● INPUT

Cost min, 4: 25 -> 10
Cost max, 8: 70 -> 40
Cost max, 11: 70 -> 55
* * *
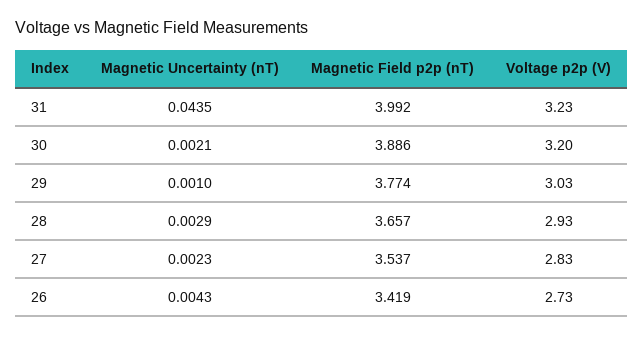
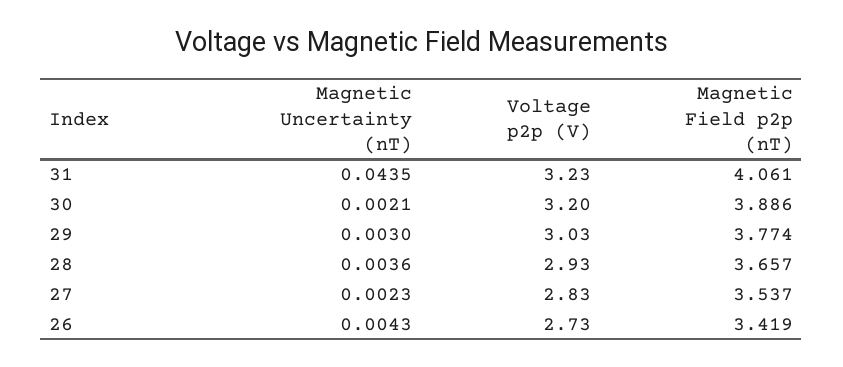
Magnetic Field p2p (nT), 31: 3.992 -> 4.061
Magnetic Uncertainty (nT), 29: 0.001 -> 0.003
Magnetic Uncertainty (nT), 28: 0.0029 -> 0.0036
---
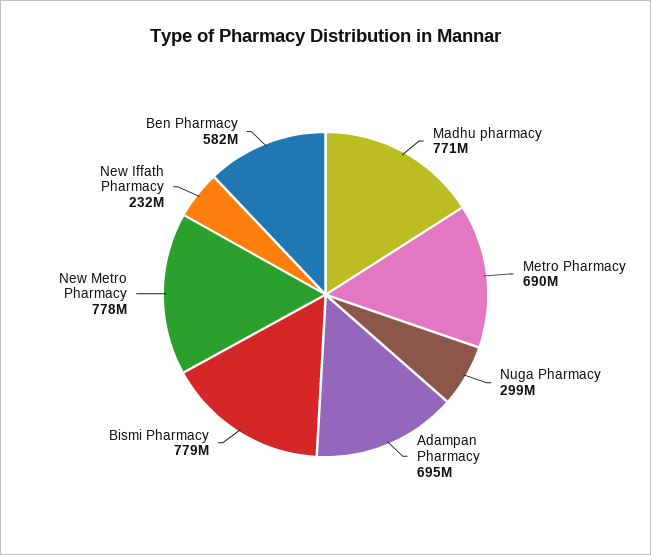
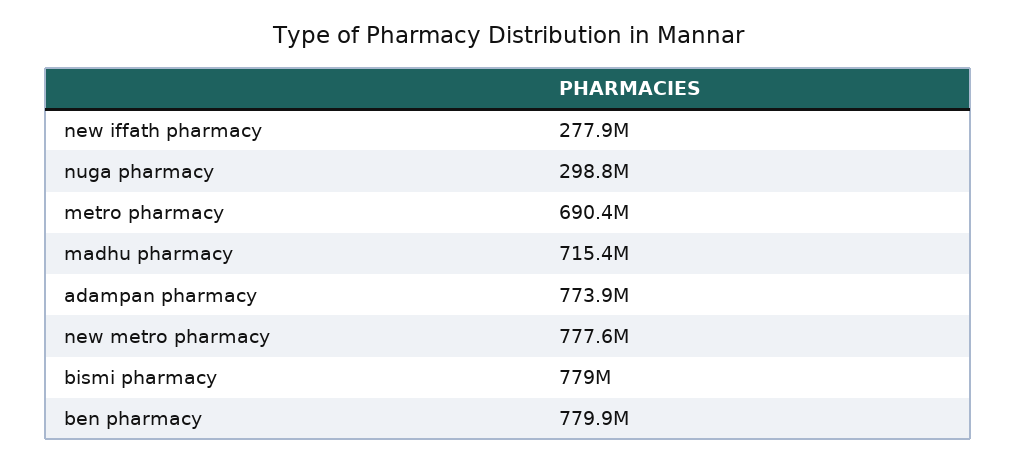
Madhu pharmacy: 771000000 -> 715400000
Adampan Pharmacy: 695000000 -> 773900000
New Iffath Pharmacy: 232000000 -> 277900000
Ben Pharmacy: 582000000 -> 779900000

● WHAT IS REQUIRED
Copy out every line of the data in which the word "Cost" is found.

● FINISHED EXERCISE
Cost min, 4: 25 -> 10
Cost max, 8: 70 -> 40
Cost max, 11: 70 -> 55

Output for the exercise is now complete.